**Task to complete:** Please reproduce every line of the entries below word for word, from the first entry through the last.
# Start of Stored rows
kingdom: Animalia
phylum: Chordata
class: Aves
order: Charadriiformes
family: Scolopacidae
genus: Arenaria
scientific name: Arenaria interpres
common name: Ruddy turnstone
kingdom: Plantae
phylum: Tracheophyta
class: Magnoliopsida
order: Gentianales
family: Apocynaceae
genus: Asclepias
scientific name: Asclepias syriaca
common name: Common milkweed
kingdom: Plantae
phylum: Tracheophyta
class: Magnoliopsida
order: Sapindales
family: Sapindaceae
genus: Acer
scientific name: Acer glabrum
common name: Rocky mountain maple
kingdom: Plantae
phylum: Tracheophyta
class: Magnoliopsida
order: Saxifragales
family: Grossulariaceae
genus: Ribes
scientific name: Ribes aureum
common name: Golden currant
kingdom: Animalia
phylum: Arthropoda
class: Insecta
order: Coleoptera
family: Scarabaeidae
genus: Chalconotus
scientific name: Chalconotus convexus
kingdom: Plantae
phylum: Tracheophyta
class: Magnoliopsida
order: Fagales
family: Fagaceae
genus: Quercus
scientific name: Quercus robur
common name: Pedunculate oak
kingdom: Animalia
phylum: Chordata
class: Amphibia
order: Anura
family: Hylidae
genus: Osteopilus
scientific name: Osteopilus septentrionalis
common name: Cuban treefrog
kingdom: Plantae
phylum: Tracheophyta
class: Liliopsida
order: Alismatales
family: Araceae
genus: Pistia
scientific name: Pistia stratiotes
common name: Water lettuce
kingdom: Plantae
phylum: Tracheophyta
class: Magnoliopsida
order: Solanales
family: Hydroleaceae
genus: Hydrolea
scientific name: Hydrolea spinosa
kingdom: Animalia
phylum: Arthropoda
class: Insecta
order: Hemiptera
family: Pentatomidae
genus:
# End of Stored rows
**Solution to the exercise:**
kingdom: Animalia
phylum: Chordata
class: Aves
order: Charadriiformes
family: Scolopacidae
genus: Arenaria
scientific name: Arenaria interpres
common name: Ruddy turnstone
kingdom: Plantae
phylum: Tracheophyta
class: Magnoliopsida
order: Gentianales
family: Apocynaceae
genus: Asclepias
scientific name: Asclepias syriaca
common name: Common milkweed
kingdom: Plantae
phylum: Tracheophyta
class: Magnoliopsida
order: Sapindales
family: Sapindaceae
genus: Acer
scientific name: Acer glabrum
common name: Rocky mountain maple
kingdom: Plantae
phylum: Tracheophyta
class: Magnoliopsida
order: Saxifragales
family: Grossulariaceae
genus: Ribes
scientific name: Ribes aureum
common name: Golden currant
kingdom: Animalia
phylum: Arthropoda
class: Insecta
order: Coleoptera
family: Scarabaeidae
genus: Chalconotus
scientific name: Chalconotus convexus
kingdom: Plantae
phylum: Tracheophyta
class: Magnoliopsida
order: Fagales
family: Fagaceae
genus: Quercus
scientific name: Quercus robur
common name: Pedunculate oak
kingdom: Animalia
phylum: Chordata
class: Amphibia
order: Anura
family: Hylidae
genus: Osteopilus
scientific name: Osteopilus septentrionalis
common name: Cuban treefrog
kingdom: Plantae
phylum: Tracheophyta
class: Liliopsida
order: Alismatales
family: Araceae
genus: Pistia
scientific name: Pistia stratiotes
common name: Water lettuce
kingdom: Plantae
phylum: Tracheophyta
class: Magnoliopsida
order: Solanales
family: Hydroleaceae
genus: Hydrolea
scientific name: Hydrolea spinosa
kingdom: Animalia
phylum: Arthropoda
class: Insecta
order: Hemiptera
family: Pentatomidae
genus:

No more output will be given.